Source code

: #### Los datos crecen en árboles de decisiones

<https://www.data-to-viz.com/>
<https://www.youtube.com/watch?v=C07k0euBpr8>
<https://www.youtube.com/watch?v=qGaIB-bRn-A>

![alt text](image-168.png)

====

- Task prompt -
Using the data above, count the lines where "youtube" appears. Reply with the number only.

- Solved problem -
2